AUDIT: U.S. GRANT FUNDS MISUSED TO PAY FOR MEDICAL MARIJUANA
An audit by independent investigators with the U.S. Justice Department has determined a New Mexico program that helps crime victims allowed federal grant funds to be used to reimburse the purchase of medical marijuana by crime victims.
The review released this week by the agency’s inspector general identified $7,630 in questionable costs for four marijuana purchases.
While medical marijuana is legal in New Mexico, officials said it is banned under federal law and grants awarded to the New Mexico Crime Victims Reparation Commission cannot be used to pay for it.
Auditors have conducted similar reviews of programs in other states, and federal officials say it appears to be the first time the grants were misused to buy medical marijuana.
The commission’s director, Frank Zubia, said Wednesday that the spending for medical marijuana was unintentional and that the commission reimbursed the federal government for the purchases.
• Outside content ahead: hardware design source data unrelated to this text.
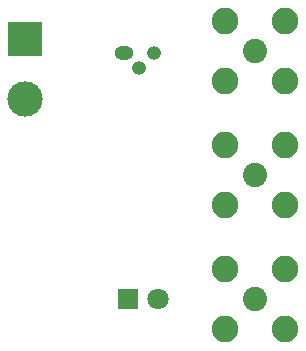
<source format=gbr>
%TF.GenerationSoftware,KiCad,Pcbnew,8.0.2*%
%TF.CreationDate,2025-01-11T01:25:54-03:00*%
%TF.ProjectId,PD,50442e6b-6963-4616-945f-706362585858,rev?*%
%TF.SameCoordinates,Original*%
%TF.FileFunction,Soldermask,Bot*%
%TF.FilePolarity,Negative*%
%FSLAX46Y46*%
G04 Gerber Fmt 4.6, Leading zero omitted, Abs format (unit mm)*
G04 Created by KiCad (PCBNEW 8.0.2) date 2025-01-11 01:25:54*
%MOMM*%
%LPD*%
G01*
G04 APERTURE LIST*
%ADD10O,1.600000X1.200000*%
%ADD11O,1.200000X1.200000*%
%ADD12R,1.800000X1.800000*%
%ADD13C,1.800000*%
%ADD14R,3.000000X3.000000*%
%ADD15C,3.000000*%
%ADD16C,2.050000*%
%ADD17C,2.250000*%
G04 APERTURE END LIST*
D10*
%TO.C,D1*%
X114414724Y-67184724D03*
D11*
X115684724Y-68454724D03*
X116954724Y-67184724D03*
%TD*%
D12*
%TO.C,D3*%
X114725000Y-88000000D03*
D13*
X117265000Y-88000000D03*
%TD*%
D14*
%TO.C,J5*%
X106000000Y-66000000D03*
D15*
X106000000Y-71080000D03*
%TD*%
D16*
%TO.C,J4*%
X125500000Y-88000000D03*
D17*
X128040000Y-90540000D03*
X128040000Y-85460000D03*
X122960000Y-90540000D03*
X122960000Y-85460000D03*
%TD*%
D16*
%TO.C,J2*%
X125500000Y-67000000D03*
D17*
X128040000Y-69540000D03*
X128040000Y-64460000D03*
X122960000Y-69540000D03*
X122960000Y-64460000D03*
%TD*%
D16*
%TO.C,J3*%
X125500000Y-77500000D03*
D17*
X128040000Y-80040000D03*
X128040000Y-74960000D03*
X122960000Y-80040000D03*
X122960000Y-74960000D03*
%TD*%
M02*

</source>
“Our staff is passionate and conscientiously committed to serving victims and look forward to maintaining a good relationship with both the state and the federal government to ensure victims’ needs are met,” he said.
While the federal government has mostly maintained a hands-off policy toward state marijuana laws in the past, the current U.S. administration has given mixed signals.
President Donald Trump has suggested marijuana policies should be left to the states, but U.S. Attorney General Jeff Sessions has been skeptical of marijuana’s medical value.
New Mexico’s commission has received more than $21 million in grants in recent years to help victims of violent crime with expenses incurred as a result of their victimization – ranging from compensation for funeral or medical expenses to payment of therapy and shelter.
The commission has used about $11 million of its federal grant funding, and auditors say New Mexico officials have generally enhanced services for victims through their use and management of the funds.
In response to a recommendation from the inspector general’s office, the commission has changed its policies to ensure that reimbursements for medical marijuana are covered by state funding.
The national Crime Victims Fund, which provides money for the grants, relies entirely on fines, penalties and forfeited bonds collected by the federal government. In recent years, the amount of funding distributed from the fund has increased to meet growing needs.
In New Mexico, the commission’s data shows much of the focus has been on providing services for victims of domestic and sexual violence.
Last year, the office received more than 2,600 applications for compensation and awarded over $2 million to victims across the state.